If a double parricide stain the annals of other dynasties, nature and terror stop with the second, lest, by a long enchainment of horrors, and a series of parricides, our belief in humanity, and in the most sacred feelings, should expire. The history of the Assassins alone, in heaping atrocity on atrocity, surpasses hell itself; we see four murders in succession, by near relations, criminally and horribly avenged by near relations. From Hassan, the Illuminator, to the fall of the order, the blood of the grand-masters dropped, from step to step, down to the last: two of them died by the hands of their sons; two by those of their nearest relatives: poison and the dagger prepared the grave which the order had opened for so many.

Hassan fell by the dagger of his brother-in-law, and his wicked son, Mohammed: the latter, aiming at the life of his son, Jelaleddin, was anticipated by him with poison; which murder was again revenged by poison, by his nearest relative. Alaeddin, son of Jelaleddin, had the mixer of the poison put to death, and was himself murdered, by his own son’s command. The place of the ruby goblet of Jemshid, and the sparkling sword of Rustam, the royal insignia of the ancient Persian kings, was supplied with the Assassins, by the envenomed cup and polished dagger. The grand-masters directed it to the hearts of their enemies, without being able to turn it from their own. Their guards, the devoted to death, were common murderers. Hell reserved for the grand-masters themselves the privilege of parricide.

END OF BOOK V.


BOOK VI.

Reign of Rokneddin Kharshah, the last Grand-master of the Assassins.

The crimes of the society of murderers, which had long ago exceeded the measure of humanity, had, at length, filled to overflowing that of retributive vengeance: after an existence of a hundred and seventy years, the tempest of destruction fell, with terrific fury, on the Assassins. The conquering power of Jengis Khan, thundering in the distance, had passed innocuously over their heads; but under the third of his successors, Mangu Khan, the whirlwind of Mongols swept over the eastern world, and, in its desolating progress, carried away, along with the khalifat, and other dynasties, that of the Assassins. In the year 582 of the Hegira,[247] when the seven planets were in conjunction, in the sign Libra, as they had been, a century before, in that of Pisces,[248] all Asia was trembling, in expectation of the end of the world, which astrologers had declared was to happen, the first time by a deluge, and the second by hurricanes and earthquakes. But if, the first time, a swollen mountain torrent drowned only a few pilgrims, in order not to put the prophecy to the blush; and the second, there was so little wind on the appointed night, that lights burnt freely in the open air, on the top of the minarets, without being extinguished; nevertheless, at both periods, [166]political revolutions came to the help of the astrologers’ predictions, who had interpreted the conjunction of the planets as indicating physical changes.

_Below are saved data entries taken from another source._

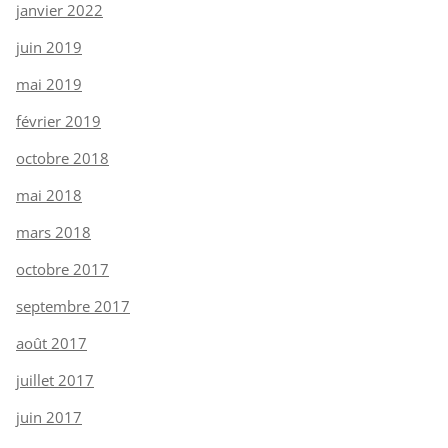
janvier 2022
juin 2019
mai 2019
février 2019
octobre 2018
mai 2018
mars 2018
octobre 2017
septembre 2017
août 2017
juillet 2017
juin 2017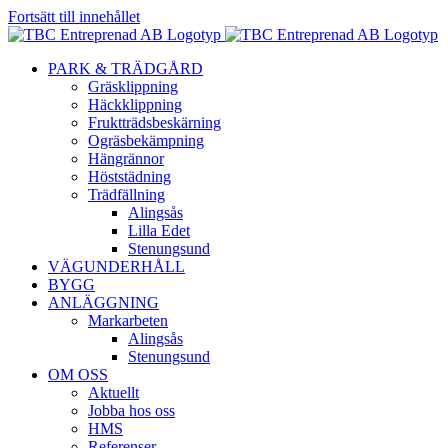
Fortsätt till innehållet
PARK & TRÄDGÅRD
Gräsklippning
Häckklippning
Fruktträdsbeskärning
Ogräsbekämpning
Hängrännor
Höststädning
Trädfällning
Alingsås
Lilla Edet
Stenungsund
VÄGUNDERHÅLL
BYGG
ANLÄGGNING
Markarbeten
Alingsås
Stenungsund
OM OSS
Aktuellt
Jobba hos oss
HMS
Referenser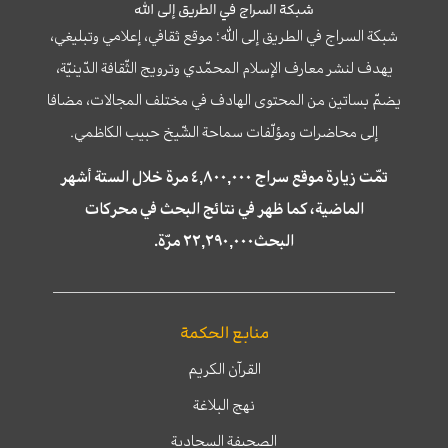
شبكة السراج في الطريق إلى الله
شبكة السراج في الطريق إلى الله؛ موقع ثقافي، إعلامي وتبليغي،
يهدف لنشر معارف الإسلام المحمّدي وترويج الثّقافة الدّينيّة،
يضمّ بساتين من المحتوى الهادف في مختلف المجالات، مضافا
إلى محاضرات ومؤلّفات سماحة الشّيخ حبيب الكاظمي.
تمّت زيارة موقع سراج ٤,٨٠٠,٠٠٠ مرة خلال الستة أشهر
الماضية، كما ظهر في نتائج البحث في محركات
البحث٢٢,٢٩٠,٠٠٠ مرّة.
منابع الحكمة
القرآن الكريم
نهج البلاغة
الصحيفة السجادية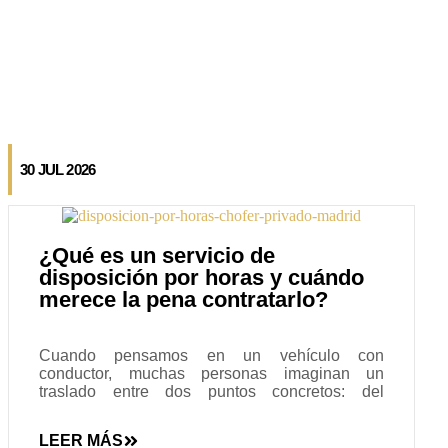
30 JUL 2026
¿Qué es un servicio de
disposición por horas y cuándo
merece la pena contratarlo?
Cuando pensamos en un vehículo con
conductor, muchas personas imaginan un
traslado entre dos puntos concretos: del
aeropuerto al hotel, de casa a una reunión o de
un evento al domicilio. Sin embargo, existe un
LEER MÁS
servicio mucho más flexible que cada vez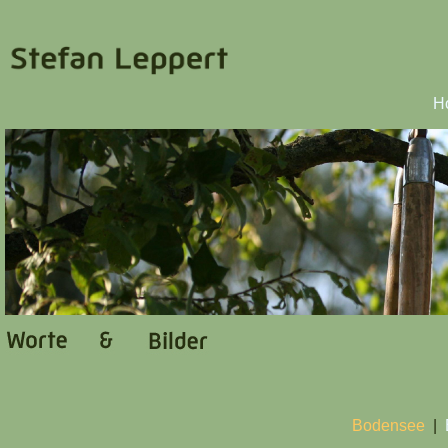
H
Bodensee
|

At the end of the fifth century of the Hegira, the deluge of the Assassins inundated the whole of Asia; and at the end of the sixth, Jengis Khan rushed on, like a hurricane, and the earth quaked under the hoofs of the Mongols. The rage of the tempest afterwards spread through all Asia, and the shocks of the earthquake carried their ruin as far as Europe. During the reign of Mangu, the conquest of China and Persia was completed by his brothers, Kublai and Hulaku; and as the preponderating power of the latter, trod into ruins the citadel of the Assassins, and rolled the khalif’s throne in the dust, his expedition to Persia deserves our most particular attention.

Tandju Newian, the general of Mangu Khan, who covered the frontiers of Iran, sent to his master the ambassadors of the khalif of Bagdad, who complained of the atrocities of the Assassins, and besought him to extirpate the vile race. Their complaints were seconded by those of the judge of Kaswin, who was at the khan’s court, and went in armour to the audience, fearing the daggers of the Assassins, against whose crimes he raised the voice of humanity. Mangu immediately collected an army, which he placed under the command of his brother, Hulaku, whom, on departing, he addressed in the following words: “I send thee, with much cavalry and a strong army, from Turan to Iran, the land of great princes. It is thine, to observe the laws and ordinances of Jengis Khan, in great things, and in small, and to take possession of the countries from the Oxus to the Nile. Assemble round thee, with favours and rewards, the obedient and the submissive; but tread into the dust of contempt and misery, the refractory and mutinous, with their wives and children. When thou hast done with the Assassins, begin the conquest of Irak. If the khalif of Bagdad comes forward willingly to serve thee, then shalt thou do him no harm; but, if he refuse, let him share the fate of the rest.”[249] Upon this, Hulaku went from Kara Kurum to the camp, and put his forces in order, and reinforced them with a thousand families of Chinese fire-work makers. These latter managed the besieging machines and the artillery of flaming naphtha, which has been known to Europe, under the name of the Greek fire, since the Crusades; but was long before used by the Arabs and Chinese, as well as gunpowder.[250] In Ramadan,[251] he broke up his camp; and receiving constant reinforcements on his march, he halted for a month, first at Samarkand and afterwards at Kash.